Stored dataset items:
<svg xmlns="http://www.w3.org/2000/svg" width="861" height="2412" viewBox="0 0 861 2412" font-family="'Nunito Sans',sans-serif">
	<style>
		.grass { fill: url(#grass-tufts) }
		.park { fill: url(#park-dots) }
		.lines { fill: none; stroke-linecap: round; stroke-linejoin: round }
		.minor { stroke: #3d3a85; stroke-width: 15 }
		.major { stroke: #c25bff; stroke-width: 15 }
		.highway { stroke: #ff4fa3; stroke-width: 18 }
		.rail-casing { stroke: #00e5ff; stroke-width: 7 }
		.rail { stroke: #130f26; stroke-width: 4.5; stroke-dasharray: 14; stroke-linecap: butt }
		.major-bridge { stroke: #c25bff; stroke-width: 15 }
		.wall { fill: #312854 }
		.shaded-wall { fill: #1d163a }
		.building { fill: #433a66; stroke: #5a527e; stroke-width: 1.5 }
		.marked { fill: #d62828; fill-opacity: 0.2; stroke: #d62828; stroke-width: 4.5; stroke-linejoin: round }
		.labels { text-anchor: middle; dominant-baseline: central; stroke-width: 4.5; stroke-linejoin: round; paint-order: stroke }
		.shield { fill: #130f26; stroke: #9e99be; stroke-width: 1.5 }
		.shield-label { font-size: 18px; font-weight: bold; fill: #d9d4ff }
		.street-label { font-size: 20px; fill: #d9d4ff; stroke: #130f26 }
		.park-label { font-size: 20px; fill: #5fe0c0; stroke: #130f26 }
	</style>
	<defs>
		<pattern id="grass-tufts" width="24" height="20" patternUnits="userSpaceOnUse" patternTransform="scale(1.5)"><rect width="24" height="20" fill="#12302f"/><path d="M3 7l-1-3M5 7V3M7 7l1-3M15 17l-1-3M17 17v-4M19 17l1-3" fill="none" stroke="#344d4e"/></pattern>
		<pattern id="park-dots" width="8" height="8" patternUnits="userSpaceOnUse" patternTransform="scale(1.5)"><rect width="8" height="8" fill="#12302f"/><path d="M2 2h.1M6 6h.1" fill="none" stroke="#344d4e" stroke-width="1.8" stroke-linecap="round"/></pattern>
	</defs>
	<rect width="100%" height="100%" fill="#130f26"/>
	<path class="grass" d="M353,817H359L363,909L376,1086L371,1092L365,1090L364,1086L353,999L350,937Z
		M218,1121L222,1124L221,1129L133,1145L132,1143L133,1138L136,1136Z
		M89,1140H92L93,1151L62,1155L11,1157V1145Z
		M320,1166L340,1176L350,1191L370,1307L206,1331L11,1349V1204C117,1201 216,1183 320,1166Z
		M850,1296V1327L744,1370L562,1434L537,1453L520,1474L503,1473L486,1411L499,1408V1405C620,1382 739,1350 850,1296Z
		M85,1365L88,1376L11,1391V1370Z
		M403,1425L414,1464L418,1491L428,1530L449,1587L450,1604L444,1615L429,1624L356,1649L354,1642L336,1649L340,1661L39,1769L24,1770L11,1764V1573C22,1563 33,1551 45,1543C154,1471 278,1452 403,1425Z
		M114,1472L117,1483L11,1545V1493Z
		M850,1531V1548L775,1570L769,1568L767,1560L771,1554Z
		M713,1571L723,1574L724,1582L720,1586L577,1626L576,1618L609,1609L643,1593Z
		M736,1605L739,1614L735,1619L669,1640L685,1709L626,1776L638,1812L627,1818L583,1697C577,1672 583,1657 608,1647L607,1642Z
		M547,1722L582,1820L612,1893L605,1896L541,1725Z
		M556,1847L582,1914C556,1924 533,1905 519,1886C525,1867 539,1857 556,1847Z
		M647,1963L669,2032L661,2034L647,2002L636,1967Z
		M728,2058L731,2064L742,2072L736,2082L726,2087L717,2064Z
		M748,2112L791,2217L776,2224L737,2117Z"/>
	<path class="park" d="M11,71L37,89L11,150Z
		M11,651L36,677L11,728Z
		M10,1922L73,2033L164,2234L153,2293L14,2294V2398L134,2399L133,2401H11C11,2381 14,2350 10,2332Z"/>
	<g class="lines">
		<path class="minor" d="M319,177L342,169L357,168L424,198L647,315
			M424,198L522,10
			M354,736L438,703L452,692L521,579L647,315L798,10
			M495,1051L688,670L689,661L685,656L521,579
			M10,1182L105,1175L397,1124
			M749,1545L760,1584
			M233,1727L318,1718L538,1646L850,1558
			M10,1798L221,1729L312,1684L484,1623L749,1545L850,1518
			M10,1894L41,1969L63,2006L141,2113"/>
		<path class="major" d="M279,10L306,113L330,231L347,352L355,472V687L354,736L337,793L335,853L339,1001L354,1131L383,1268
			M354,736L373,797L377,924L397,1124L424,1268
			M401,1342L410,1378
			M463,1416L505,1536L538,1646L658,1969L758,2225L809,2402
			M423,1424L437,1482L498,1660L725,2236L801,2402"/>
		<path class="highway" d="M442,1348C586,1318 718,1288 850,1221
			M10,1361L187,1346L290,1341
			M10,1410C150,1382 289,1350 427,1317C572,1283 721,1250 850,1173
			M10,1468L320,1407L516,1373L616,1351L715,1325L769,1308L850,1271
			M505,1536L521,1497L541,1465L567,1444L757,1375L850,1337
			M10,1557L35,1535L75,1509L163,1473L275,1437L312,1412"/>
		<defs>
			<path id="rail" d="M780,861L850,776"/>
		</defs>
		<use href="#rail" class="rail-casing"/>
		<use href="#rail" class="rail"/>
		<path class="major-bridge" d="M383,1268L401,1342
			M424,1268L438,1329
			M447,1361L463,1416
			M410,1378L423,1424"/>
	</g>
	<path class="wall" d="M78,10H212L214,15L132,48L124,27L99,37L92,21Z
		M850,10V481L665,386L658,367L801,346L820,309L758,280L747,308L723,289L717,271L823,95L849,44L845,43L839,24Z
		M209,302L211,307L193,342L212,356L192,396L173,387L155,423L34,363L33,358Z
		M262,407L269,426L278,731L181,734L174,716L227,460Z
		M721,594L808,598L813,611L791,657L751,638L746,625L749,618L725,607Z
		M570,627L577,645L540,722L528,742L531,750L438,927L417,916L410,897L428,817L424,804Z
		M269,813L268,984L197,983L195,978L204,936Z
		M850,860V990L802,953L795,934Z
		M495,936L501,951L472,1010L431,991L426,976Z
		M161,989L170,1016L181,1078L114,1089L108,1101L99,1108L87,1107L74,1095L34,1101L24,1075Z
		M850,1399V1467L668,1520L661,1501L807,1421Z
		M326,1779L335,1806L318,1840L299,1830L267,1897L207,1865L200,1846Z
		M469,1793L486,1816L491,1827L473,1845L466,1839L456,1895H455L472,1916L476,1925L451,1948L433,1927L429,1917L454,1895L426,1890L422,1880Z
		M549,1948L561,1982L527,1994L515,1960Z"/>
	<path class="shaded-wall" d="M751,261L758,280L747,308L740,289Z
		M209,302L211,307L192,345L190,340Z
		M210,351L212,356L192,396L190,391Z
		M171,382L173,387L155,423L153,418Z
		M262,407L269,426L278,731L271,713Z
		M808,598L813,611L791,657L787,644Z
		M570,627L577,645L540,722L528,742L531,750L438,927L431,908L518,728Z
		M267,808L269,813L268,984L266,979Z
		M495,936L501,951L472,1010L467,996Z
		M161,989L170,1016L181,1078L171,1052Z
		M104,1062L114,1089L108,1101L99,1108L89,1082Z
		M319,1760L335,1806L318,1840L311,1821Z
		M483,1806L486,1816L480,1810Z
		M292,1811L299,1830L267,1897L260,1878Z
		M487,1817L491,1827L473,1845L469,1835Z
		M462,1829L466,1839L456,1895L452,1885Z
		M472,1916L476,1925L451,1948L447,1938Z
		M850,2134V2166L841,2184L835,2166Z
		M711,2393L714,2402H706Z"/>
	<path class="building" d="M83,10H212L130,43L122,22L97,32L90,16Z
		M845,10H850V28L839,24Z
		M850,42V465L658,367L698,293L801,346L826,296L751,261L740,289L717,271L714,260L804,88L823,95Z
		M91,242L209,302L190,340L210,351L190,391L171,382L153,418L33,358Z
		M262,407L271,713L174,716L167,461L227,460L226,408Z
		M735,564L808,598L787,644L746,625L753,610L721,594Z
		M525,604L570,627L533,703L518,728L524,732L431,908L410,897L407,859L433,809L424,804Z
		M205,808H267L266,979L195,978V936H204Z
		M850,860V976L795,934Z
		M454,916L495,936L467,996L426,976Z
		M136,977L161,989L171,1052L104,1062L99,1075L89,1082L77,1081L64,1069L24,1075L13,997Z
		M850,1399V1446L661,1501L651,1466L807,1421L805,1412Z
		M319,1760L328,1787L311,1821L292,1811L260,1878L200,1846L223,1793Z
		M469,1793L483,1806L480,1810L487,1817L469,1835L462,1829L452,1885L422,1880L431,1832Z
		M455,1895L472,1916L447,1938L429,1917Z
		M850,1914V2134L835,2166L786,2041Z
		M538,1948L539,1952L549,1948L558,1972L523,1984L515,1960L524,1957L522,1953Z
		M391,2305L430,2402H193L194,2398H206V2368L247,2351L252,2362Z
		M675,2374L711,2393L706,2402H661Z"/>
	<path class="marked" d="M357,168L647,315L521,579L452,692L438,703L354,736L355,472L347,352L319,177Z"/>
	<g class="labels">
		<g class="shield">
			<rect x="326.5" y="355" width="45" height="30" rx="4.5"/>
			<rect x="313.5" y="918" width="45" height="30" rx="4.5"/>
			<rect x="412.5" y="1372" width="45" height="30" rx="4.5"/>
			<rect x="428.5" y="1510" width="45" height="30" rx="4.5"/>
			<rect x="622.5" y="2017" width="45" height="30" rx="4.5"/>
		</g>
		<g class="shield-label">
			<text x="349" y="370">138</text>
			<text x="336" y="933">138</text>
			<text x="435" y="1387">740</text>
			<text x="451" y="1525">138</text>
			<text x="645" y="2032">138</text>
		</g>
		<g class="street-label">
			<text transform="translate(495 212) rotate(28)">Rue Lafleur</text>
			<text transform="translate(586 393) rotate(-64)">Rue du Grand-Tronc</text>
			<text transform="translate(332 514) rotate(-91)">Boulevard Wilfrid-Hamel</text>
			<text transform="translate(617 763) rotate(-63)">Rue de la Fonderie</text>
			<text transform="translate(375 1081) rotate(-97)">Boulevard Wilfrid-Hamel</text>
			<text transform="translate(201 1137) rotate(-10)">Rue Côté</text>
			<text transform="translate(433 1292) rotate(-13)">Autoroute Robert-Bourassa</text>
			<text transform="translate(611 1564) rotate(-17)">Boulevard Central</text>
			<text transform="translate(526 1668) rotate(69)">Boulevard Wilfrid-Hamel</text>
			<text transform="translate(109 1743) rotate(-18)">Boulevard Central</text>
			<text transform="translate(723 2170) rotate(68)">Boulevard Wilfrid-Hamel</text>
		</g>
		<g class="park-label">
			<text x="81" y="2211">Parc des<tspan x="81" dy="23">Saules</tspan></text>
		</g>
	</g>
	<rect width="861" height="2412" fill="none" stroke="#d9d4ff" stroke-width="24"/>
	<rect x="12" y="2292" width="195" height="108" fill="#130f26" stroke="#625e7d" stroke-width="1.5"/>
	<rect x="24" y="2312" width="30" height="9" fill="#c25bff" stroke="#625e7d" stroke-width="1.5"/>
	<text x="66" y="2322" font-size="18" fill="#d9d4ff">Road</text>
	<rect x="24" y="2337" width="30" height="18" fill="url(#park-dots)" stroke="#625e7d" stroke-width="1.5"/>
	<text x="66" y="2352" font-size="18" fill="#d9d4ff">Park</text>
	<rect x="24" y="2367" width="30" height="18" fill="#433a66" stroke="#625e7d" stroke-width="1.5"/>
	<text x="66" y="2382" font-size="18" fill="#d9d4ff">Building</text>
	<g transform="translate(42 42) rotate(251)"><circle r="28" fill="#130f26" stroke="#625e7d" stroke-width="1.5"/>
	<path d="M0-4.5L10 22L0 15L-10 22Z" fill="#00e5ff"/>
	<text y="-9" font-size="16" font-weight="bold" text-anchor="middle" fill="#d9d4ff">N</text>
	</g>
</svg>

Work order: Look through the entries above; copy each line where the string "lines" appears.

Solution for this task:
		.lines { fill: none; stroke-linecap: round; stroke-linejoin: round }
	<g class="lines">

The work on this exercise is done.